I don't know about your life but my life is crazy. I love my crazy life, I love having four kids. I love being married. I love being a daughter. Sometimes though, my life runs me, I don't run my life. There are the things that are out of my control, that is where life running me comes into play. I have been so overwhelmed the last couple of weeks. My husband has had bronchitis, both K and T have had pneumonia, Bell has an upper respiratory infection and an inner ear infection and Hudsyn has bronchitis. The little girls can't seem to shake their ickys and have to go back tomorrow to be reevaluated. They are almost done with their meds but are still very sick. Bell is by nature the sweetest girl on planet Earth and she has done nothing but whine, mostly to be carried and sweet quiet Hudsyn has cried nearly nonstop. Add to that all my Mother is going through and I feel as though I am losing ground. She has been having some very bad days lately and I don't even know the person sitting across from me. She is very confused and easily agitated. The confusion is coming from the morphine, the agitation is coming from knowing she is not all together mentally and the frustration of not being able to do things for herself.
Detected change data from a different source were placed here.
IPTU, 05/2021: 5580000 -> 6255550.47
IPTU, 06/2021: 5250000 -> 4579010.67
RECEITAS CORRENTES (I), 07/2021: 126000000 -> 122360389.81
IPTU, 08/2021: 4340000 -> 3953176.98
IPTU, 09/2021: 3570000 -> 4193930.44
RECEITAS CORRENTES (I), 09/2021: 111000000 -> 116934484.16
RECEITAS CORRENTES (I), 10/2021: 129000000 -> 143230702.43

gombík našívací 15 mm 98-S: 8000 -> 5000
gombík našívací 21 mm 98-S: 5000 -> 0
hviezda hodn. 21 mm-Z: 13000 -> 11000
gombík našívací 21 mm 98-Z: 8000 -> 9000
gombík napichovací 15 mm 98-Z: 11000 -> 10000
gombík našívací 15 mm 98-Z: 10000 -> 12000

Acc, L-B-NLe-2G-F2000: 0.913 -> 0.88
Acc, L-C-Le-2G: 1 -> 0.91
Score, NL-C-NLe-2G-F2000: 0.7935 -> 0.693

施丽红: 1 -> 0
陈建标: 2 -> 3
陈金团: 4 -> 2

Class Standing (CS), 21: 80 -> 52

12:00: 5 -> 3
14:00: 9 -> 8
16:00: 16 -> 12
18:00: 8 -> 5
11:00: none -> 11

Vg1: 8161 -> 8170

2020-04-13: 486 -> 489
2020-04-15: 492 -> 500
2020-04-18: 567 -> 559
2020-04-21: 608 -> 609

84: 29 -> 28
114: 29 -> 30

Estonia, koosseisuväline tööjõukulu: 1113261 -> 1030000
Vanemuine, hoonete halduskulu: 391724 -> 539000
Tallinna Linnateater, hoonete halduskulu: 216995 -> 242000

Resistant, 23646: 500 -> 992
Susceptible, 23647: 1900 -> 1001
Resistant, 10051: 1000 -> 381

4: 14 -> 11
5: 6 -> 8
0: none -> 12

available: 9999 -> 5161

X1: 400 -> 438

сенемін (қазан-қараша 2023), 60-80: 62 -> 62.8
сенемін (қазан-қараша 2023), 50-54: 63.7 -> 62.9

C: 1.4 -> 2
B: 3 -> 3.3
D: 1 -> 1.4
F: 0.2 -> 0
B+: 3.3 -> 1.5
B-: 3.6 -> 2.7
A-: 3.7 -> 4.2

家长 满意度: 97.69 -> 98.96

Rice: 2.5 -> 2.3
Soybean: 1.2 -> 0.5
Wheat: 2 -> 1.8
She has lost mostly all of her independence. It is a very hard thing to see your mother deteriorate. I go through times where I cry hard, to the point of hyperventilating and then I go through times where it is so surreal that I think I am in a dream. I wait until everyone is in bed to sort out my feelings. It is usually hit or miss whether I cry or feel life as I know it is simply too surreal to believe. I can't wait until everyone in my life receives their healing. Until then I will hide under the shadow of Gods wings and cling to the hope I have in Him.

Tuesday, January 8, 2008

Christmas Pictures!

I haven't felt like posting much lately. I have been quite busy with addition of our sweet Hudsyn. Not to mention the kids have all been passing back and forth their sickness. I am going to post some Christmas pictures. The one is of the kitchen set they got for Christmas. The rest are just pictures of them in their Christmas outfits!
Blogger will not let me move around the pictures. So they are all over the place!